Wall Street’s main indexes open lower on Tuesday after Treasury Secretary Janet Yellen said the U.S. government could run out of money within a month, while investors awaited the Federal Reserve’s policy decision. The cost of insuring against a U.S. default hit fresh highs as Yellen said the government will be unlikely to meet all payment obligations by “early June”, prompting President Joe Biden to summon four top congressional leaders to the White House next week. As well as the Federal Reserve is set to raise interest rates this week in a bid to combat high inflation. The associated Press has the story:
Stocks drop as Fed, debt limit deadline loom
Newslooks- NEW YORK (AP)
Stocks are falling Tuesday as Wall Street waits for the Federal Reserve’s latest move on interest rates and watches Washington edge closer to what would be a catastrophic default on U.S. government debt.
The S&P 500 was 1.1% lower in early trading. The Dow Jones Industrial Average was down 379 points, or 1.1%, at 33,672, as of 10:22 a.m. Eastern time, while the Nasdaq composite was 0.9% lower.
Some of the sharpest action was among companies that reported results for the first three months of the year, as earnings season stays in high gear.
Arista Networks fell 12.1% despite reporting better profit and revenue than expected. Analysts said investors may have been disappointed it didn’t raise its forecast for upcoming results even more than it did.
DuPont dropped 8.9% after also turning in stronger profit and revenue than forecast. It lowered the top end of its forecast for revenue this year, saying it expects improvements in the electronics markets to come later than earlier thought.
On the winning side was Molson Coors Beverage, which reported adjusted earnings that more than doubled analysts’ expectations. It jumped 8.7%.
But the biggest question on Wall Street remains what the Fed will do as it begins a two-day meeting on interest rates. The widespread assumption is that it will raise rates on Wednesday by another quarter of a percentage point. The widespread hope is that it will be the last increase for a long time.
The Fed has jacked up rates at a furious pace from early last year, up to a range of 4.75% to 5% from virtually zero. It’s trying to beat down high inflation, but high rates do that by taking a blunt hammer to the economy. It raises the risk of a recession and hurts investment prices along the way.
High rates have already hit the housing market sharply, while causing cracks in the banking system that have resulted in three of the four largest U.S. bank failures in history since March. Many investors are preparing for a recession to hit later this year.
That has many traders betting on the Fed halting its rate hikes and perhaps even cutting them later this year. That would offer the market more breathing room, and stocks have historically done well in the months immediately following the last rate hike.

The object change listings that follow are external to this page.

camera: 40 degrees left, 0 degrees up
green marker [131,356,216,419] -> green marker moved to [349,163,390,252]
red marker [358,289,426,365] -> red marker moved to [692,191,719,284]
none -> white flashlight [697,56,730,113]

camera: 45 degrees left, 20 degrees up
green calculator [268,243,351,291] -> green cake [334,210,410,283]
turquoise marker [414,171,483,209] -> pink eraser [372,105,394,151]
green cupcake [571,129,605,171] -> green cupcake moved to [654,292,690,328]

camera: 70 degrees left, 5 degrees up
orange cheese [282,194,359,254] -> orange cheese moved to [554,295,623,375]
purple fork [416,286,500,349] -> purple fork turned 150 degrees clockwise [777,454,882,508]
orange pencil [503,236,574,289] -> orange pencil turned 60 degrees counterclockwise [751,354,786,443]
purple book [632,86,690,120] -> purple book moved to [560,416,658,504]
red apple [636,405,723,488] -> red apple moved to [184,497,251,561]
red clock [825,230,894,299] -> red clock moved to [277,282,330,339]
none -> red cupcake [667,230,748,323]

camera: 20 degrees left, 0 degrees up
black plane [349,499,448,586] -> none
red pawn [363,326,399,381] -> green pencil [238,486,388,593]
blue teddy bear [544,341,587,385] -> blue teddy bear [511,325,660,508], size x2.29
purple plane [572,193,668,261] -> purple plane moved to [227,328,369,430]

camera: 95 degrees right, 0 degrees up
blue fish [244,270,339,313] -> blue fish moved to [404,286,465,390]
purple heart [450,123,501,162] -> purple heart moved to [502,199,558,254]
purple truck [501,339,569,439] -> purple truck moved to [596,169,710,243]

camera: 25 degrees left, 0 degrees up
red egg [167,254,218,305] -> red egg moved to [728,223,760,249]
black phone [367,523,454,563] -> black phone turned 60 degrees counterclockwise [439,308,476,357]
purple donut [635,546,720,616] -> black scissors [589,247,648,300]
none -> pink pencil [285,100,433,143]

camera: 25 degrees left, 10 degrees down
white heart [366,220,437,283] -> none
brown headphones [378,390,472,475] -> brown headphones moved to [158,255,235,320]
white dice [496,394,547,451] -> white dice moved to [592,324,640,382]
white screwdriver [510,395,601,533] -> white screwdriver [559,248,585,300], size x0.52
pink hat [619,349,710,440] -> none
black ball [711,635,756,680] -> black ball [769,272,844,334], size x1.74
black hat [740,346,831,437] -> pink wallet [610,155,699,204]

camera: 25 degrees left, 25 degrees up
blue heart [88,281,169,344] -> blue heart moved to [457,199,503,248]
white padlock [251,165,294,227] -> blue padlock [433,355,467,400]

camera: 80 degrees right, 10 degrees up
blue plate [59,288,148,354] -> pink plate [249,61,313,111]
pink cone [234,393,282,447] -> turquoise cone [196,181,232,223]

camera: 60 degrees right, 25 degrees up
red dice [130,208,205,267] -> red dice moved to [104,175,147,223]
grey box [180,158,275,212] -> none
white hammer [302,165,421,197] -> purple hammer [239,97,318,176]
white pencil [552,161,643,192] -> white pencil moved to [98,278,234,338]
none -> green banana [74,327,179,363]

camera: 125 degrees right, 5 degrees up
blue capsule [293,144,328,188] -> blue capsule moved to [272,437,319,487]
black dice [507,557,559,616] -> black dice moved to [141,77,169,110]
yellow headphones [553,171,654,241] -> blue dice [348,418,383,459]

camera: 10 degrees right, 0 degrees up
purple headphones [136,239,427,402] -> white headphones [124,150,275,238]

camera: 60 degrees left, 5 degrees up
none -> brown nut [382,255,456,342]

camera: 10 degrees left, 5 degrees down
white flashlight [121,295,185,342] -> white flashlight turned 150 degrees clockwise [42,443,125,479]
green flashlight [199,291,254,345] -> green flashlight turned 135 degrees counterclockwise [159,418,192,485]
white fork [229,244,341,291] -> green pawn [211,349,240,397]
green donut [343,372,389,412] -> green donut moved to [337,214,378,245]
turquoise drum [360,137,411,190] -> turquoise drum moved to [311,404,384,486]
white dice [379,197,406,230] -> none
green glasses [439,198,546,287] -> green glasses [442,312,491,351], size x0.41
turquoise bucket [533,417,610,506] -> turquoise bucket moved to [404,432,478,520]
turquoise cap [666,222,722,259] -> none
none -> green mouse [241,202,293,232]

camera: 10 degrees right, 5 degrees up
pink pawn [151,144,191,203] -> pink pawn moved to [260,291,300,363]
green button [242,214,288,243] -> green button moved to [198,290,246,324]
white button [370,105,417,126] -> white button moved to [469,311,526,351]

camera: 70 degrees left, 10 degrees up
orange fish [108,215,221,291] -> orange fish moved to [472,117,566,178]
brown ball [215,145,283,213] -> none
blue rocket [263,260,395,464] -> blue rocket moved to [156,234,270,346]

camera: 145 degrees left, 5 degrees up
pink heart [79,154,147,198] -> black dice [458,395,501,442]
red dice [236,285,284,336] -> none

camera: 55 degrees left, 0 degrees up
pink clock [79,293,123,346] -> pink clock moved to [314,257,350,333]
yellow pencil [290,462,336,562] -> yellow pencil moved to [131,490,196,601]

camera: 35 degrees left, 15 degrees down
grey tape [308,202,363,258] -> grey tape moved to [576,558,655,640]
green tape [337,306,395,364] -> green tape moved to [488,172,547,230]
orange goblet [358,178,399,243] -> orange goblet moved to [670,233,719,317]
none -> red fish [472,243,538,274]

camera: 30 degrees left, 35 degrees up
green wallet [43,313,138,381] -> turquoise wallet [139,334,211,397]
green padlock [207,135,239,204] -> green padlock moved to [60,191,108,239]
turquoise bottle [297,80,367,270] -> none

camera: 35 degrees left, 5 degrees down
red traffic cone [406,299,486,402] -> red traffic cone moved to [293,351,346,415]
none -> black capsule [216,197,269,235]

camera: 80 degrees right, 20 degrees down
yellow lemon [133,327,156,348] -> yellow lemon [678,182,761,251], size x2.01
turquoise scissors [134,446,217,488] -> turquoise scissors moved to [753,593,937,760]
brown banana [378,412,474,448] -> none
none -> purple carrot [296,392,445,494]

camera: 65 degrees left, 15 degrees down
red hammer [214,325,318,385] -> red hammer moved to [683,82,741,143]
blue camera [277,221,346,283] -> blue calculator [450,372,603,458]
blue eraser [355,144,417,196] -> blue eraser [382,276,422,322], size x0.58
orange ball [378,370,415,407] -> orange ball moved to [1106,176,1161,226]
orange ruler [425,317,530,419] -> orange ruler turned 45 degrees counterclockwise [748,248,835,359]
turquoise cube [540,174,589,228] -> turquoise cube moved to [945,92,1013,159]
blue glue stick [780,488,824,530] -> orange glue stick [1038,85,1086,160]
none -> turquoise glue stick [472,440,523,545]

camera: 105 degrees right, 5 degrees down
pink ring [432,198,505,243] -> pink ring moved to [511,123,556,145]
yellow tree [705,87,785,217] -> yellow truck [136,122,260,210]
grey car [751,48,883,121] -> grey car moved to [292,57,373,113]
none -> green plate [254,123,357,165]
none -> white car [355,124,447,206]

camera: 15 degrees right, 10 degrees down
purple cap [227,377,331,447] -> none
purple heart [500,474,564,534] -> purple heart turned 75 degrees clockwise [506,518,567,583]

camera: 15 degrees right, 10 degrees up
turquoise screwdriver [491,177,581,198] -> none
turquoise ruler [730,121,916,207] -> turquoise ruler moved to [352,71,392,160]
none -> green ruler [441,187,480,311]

Still, some investors are anticipating the Fed on Wednesday may not give any encouraging signals that rate hikes are definitely over, let alone open the door to rate cuts.
“Admittedly this is a 20:20 hindsight view and the Fed’s job is as tough as it has ever been, but while it would be nice to be finished with the Fed hiking cycle, too much caution in the past, among other factors, caused the current inflation overshoot and there remains a distinct possibility that it could accelerate again, especially given all the uncertain factors in the world today,” said John Vail, chief global strategist at Nikko Asset Management.
Australia’s central bank earlier Tuesday surprised markets by raising interest rates by a quarter of a percentage point and saying “some further tightening” may be needed to get inflation fully under control. It pointed to prices rising still too quickly for services, an area that the Fed has also been focused on.
Adding worries on top of that is the latest political spat over the nation’s debt limit. Treasury Secretary Janet Yellen said late Monday that the U.S. government could default on its debt as early as June 1 unless Washington allows it to borrow more. That’s an earlier “X-date” than previously thought.
A default could be disastrous because much of the financial system is built on the assumption that U.S. government debt is the safest investment available. Most of Wall Street believes Congress will come to a deal before the deadline, as it has many times before, because the alternative would be so dire.
While Yellen made the June 1 deadline sound like a flexible one, Wall Street will likely be treating it with more definitiveness. Any portfolio manager investing clients’ money with instructions to avoid anything at risk of getting payments delayed will be steering clear of June 1 bills, according to strategists at UBS.
With only weeks to go before June 1, Congress could be forced to kick the can down the road and agree to an extension of a few months, rather than a long-term deal.
“There could be a few debt ceiling deadlines prior to the 2024 elections,” the UBS strategists led by Michael Cloherty wrote in a report.
In the bond market, the yield on the 10-year Treasury fell to 3.46% from 3.57% late Monday.